The new rules approved Thursday will require landfill operators to take a variety of steps to limit their emissions, including increased monitoring for leaks and requirements on the amount and types of soil that can be used as landfill cover.

Under Environmental Protection Agency rules, 12 of Colorado’s largest landfills are required to maintain gas collection and control systems, which can capture the waste methane, or combust it in a flare system to convert it to carbon dioxide, a less potent greenhouse gas. The AQCC’s rule would extend those requirements to approximately 16 additional mid-sized landfills, though the state’s smallest operators would still be exempt.
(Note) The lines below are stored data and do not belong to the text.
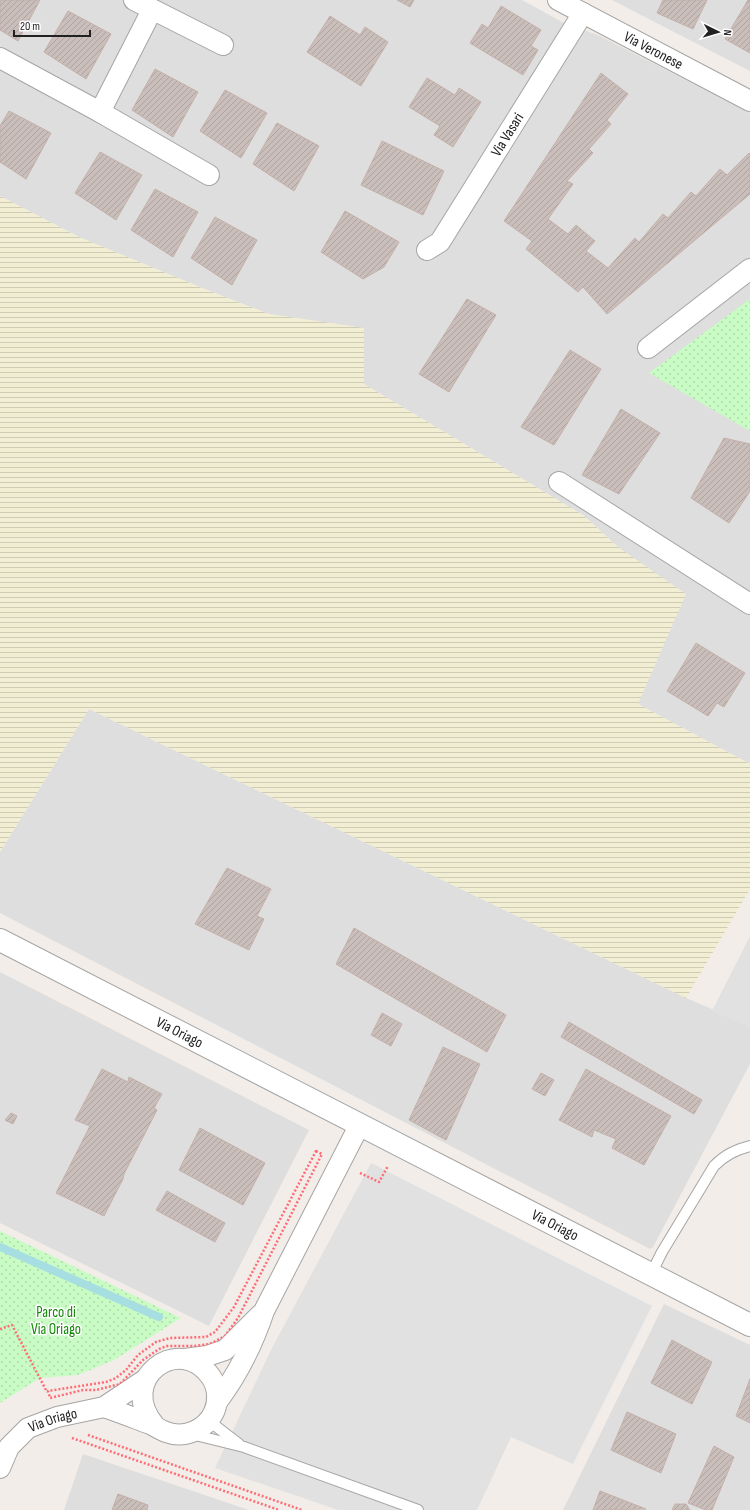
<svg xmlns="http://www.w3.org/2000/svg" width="750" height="1510" viewBox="0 0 750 1510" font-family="'Sofia Sans Condensed',sans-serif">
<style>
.residential{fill:#dfdede}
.farmland{fill:url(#farmland-rules)}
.park{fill:url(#park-dots)}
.parking{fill:#e1e1e1}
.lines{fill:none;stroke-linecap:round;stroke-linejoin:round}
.stream{stroke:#a7dee1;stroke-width:8}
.building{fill:url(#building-hatch);stroke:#c4b0a9}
.service-casing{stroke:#a5a5a5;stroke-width:12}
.minor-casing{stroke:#a5a5a5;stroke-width:22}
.tertiary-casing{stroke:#a5a5a5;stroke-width:24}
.path{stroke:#ff6c76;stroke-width:2.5;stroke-dasharray:2 2;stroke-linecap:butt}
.service{stroke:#fff;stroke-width:10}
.minor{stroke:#fff;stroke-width:20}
.tertiary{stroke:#fff;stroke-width:22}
.labels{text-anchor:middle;stroke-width:3;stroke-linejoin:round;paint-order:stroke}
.street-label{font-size:15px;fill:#212121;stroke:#fff}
.park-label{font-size:15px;fill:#128807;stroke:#fff}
</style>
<defs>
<pattern id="farmland-rules" width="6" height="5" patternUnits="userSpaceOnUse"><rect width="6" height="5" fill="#f1eed3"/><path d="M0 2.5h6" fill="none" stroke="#ceccb5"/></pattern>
<pattern id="park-dots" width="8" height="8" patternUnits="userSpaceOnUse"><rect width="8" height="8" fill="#c9fcc4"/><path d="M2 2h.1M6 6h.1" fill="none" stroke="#acd8a8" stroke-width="1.8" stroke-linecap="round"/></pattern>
<pattern id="building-hatch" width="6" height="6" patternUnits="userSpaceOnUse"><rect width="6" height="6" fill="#cabeba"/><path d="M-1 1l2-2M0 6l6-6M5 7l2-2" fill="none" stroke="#ada3a0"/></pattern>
</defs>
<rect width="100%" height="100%" fill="#f2ede8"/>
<g class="residential">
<path d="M 0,0 L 522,0 L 566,24 L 598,35 L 750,113 L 750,764 L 638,704 L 618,547 L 583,515 L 364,384 L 364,328 L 269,314 L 202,288 L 79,237 L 0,196 Z"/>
<path d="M 612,0 L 750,0 L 750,71 L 641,15 Z"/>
<path d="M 89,709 L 686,998 L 750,1025 L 750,1064 L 653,1247 L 650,1249 L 0,913 L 0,852 Z"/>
<path d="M 0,972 L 309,1130 L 209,1326 L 0,1223 Z"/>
<path d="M 664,1304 L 750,1345 L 750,1510 L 563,1510 Z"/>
<path d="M 83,1454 L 249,1510 L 64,1510 Z"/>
</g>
<path class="farmland" d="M 0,196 L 79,237 L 202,288 L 269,314 L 364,328 L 364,384 L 583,515 L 618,547 L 686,594 L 638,704 L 750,764 L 750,889 L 686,998 L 89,709 L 0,852 Z"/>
<g class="park">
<path d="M 750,299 L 750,431 L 649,373 Z"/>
<path d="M 0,1231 L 181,1318 L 114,1360 L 78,1375 L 40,1378 L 0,1403 Z"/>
</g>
<g class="parking">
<path d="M 750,936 L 750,1028 L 712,1011 Z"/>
<path d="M 371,1163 L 652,1306 L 573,1464 L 511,1437 L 477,1510 L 338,1510 L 215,1468 L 272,1348 Z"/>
</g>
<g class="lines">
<path class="stream" d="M 0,1247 L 159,1317"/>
</g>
<g class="building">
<path d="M 0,0 L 40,0 L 18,41 L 0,30 Z"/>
<path d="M 397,0 L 414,0 L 410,7 Z"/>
<path d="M 663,0 L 707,0 L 693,29 L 657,13 Z"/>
<path d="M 748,0 L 750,0 L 750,53 L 725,39 Z"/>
<path d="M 501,6 L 541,30 L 531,46 L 538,50 L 523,75 L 470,43 L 482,24 L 488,28 Z"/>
<path d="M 68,11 L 111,34 L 86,79 L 44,52 Z"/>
<path d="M 330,16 L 360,35 L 365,27 L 388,42 L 361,86 L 307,52 Z"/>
<path d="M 155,69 L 198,92 L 173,137 L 132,110 Z"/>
<path d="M 601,73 L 628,94 L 607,120 L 611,124 L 589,149 L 593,153 L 567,181 L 573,184 L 548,219 L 568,234 L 576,225 L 595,241 L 586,251 L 608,268 L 635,238 L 639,242 L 663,214 L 668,218 L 691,192 L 696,196 L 720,169 L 727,175 L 749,153 L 750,154 L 750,194 L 607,314 L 583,287 L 578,292 L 526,249 L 532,241 L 504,221 Z"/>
<path d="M 427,78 L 455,95 L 459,88 L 481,102 L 453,147 L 434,135 L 440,126 L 409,107 Z"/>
<path d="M 225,90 L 267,113 L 241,158 L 200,131 Z"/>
<path d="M 9,111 L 51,133 L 26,179 L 0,162 L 0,126 Z"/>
<path d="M 277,123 L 319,146 L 294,191 L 253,164 Z"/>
<path d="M 382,141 L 444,171 L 423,215 L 361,185 Z"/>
<path d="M 100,152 L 142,175 L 116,220 L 75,193 Z"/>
<path d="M 155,189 L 198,212 L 173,257 L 131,230 Z"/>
<path d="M 345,211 L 399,242 L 384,267 L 363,279 L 321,252 Z"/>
<path d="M 215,217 L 257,240 L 232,285 L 191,258 Z"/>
<path d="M 467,299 L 496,315 L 449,392 L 419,374 Z"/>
<path d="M 570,350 L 601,369 L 554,445 L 521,427 Z"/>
<path d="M 621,409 L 660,433 L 619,494 L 582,475 Z"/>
<path d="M 724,438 L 750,444 L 750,491 L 729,523 L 691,498 Z"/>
<path d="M 696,643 L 745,673 L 724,707 L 717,703 L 708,716 L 667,691 Z"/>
<path d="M 227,868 L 271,889 L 257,916 L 264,919 L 249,950 L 195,924 Z"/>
<path d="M 354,928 L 506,1015 L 487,1052 L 336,964 Z"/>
<path d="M 382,1013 L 402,1024 L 391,1046 L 371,1035 Z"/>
<path d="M 569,1022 L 702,1100 L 694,1114 L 561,1037 Z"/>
<path d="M 443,1047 L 480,1064 L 446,1140 L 409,1120 Z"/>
<path d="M 102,1069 L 128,1082 L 129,1077 L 162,1094 L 154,1108 L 157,1110 L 124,1174 L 123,1179 L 104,1216 L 56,1193 L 90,1126 L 75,1120 Z"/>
<path d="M 586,1069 L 671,1116 L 644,1165 L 612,1148 L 616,1139 L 594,1130 L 592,1137 L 559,1120 Z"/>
<path d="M 541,1073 L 554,1080 L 545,1096 L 532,1089 Z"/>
<path d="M 11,1113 L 17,1116 L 13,1124 L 5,1120 Z"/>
<path d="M 200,1128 L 265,1163 L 243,1205 L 179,1170 Z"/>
<path d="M 167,1191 L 225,1223 L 215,1242 L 156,1210 Z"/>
<path d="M 672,1340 L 712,1362 L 692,1404 L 651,1383 Z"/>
<path d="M 750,1379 L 750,1423 L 736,1416 Z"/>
<path d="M 627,1412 L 676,1434 L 661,1473 L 611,1450 Z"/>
<path d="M 714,1446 L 734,1457 L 712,1510 L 706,1510 L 688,1503 Z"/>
<path d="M 600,1491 L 646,1509 L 593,1510 Z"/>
<path d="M 118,1494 L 148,1505 L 147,1510 L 112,1510 Z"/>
<path d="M 675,1504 L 686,1504 L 690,1510 L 672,1510 Z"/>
</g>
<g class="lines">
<defs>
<g id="service">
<path d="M 651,1274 L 662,1252 L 714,1166 C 725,1155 735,1150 750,1146"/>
<path d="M 209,1421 L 239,1444"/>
<path d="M 191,1434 L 244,1447 L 418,1510"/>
</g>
<g id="minor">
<path d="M 134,0 L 223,45"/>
<path id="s1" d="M 558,0 L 750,101"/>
<path d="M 0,58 L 100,112 L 152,10"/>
<path d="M 100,112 L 209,175"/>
<path id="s2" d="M 427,250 L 440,242 L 583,13"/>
<path d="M 648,348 L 750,269"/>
<path d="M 559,482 L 750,604"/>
<path d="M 185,1359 L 207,1356 L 225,1350 L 260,1315"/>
<path d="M 217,1402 C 238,1374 253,1344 264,1311 L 359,1126"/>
<path d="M 104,1407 C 119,1412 134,1418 150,1424 C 155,1426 160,1430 166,1432 C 184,1439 206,1430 214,1412 C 219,1401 218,1387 211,1377 C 180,1332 115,1379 155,1426"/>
<path id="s3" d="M 0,1468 L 9,1447 L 28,1428 L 57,1417 L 104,1407 L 146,1379"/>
</g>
<g id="tertiary">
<path id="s4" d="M 0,940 L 750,1325"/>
</g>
</defs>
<use href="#service" class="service-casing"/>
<use href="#minor" class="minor-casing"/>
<use href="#tertiary" class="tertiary-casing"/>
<g class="path">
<path d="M 316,1151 L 322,1154 L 238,1318 L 225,1336 L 210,1344 L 194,1346 L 167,1346 L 159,1349 L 143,1360 L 120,1384 L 96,1390 L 83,1390 L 50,1398 L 48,1391 L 106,1382 L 116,1378 L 126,1370 L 138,1355 L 156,1342 L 170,1338 L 206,1337 L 215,1332 L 234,1307 Z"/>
<path d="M 360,1173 L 379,1182 L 388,1166"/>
<path d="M 0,1329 L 12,1325 L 47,1392"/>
<path d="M 88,1435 L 302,1510"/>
<path d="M 72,1438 L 279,1510"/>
</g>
<use href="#service" class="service"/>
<use href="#minor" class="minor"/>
<use href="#tertiary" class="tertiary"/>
</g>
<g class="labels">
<g class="street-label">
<text dy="5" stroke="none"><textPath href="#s1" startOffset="108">Via Veronese</textPath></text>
<text dy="5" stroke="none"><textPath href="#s2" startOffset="142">Via Vasari</textPath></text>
<text dy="5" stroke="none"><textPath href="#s4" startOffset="202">Via Oriago</textPath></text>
<text dy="5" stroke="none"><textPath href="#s4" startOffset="624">Via Oriago</textPath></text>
<text dy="5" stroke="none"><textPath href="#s3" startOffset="76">Via Oriago</textPath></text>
</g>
<g class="park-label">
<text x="56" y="1317">Parco di<tspan x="56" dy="17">Via Oriago</tspan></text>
</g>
</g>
<g transform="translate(718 32) rotate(95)" stroke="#ffffff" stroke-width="3" paint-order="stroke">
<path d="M0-3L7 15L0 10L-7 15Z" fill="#212121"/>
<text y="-6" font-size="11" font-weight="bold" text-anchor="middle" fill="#212121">N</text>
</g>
<path d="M14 30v6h76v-6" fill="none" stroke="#212121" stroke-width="2"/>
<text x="20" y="30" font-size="12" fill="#212121" stroke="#ffffff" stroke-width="3" paint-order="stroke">20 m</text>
</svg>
It also requires open flares to be phased out and replaced by more efficient enclosed alternatives by 2029.

“The rule approved by the commission is an important step forward on landfill emissions in Colorado,” said Alexandra Schluntz, an attorney with environmental group Earthjustice. “While this does not do everything we hoped to see, it will make a real difference for the health of surrounding communities.”

After the AQCC held a formal rulemaking hearing on the proposal in August, staff from the state’s Air Pollution Control Division last month submitted a series of revisions to the rule, weakening it at the request of waste industry groups and local governments that operate public landfills.

Prior to the vote, AQCC commissioner Jon Slutsky said the revised rule didn’t go far enough to meet the state’s greenhouse gas reduction goals, objecting to an increase in the emissions threshold that triggers monitoring requirements and corrective action, which he called the “heart of the regulation.” Slutsky moved to strike the revisions from the rule, but his fellow commissioners declined to discuss or second his motion.

“It’s always good to have a consensus,” said commissioner Martha Rudolph. “Not everybody likes what happens in a consensus, but I personally believe that the perfect should not be the enemy of the good.”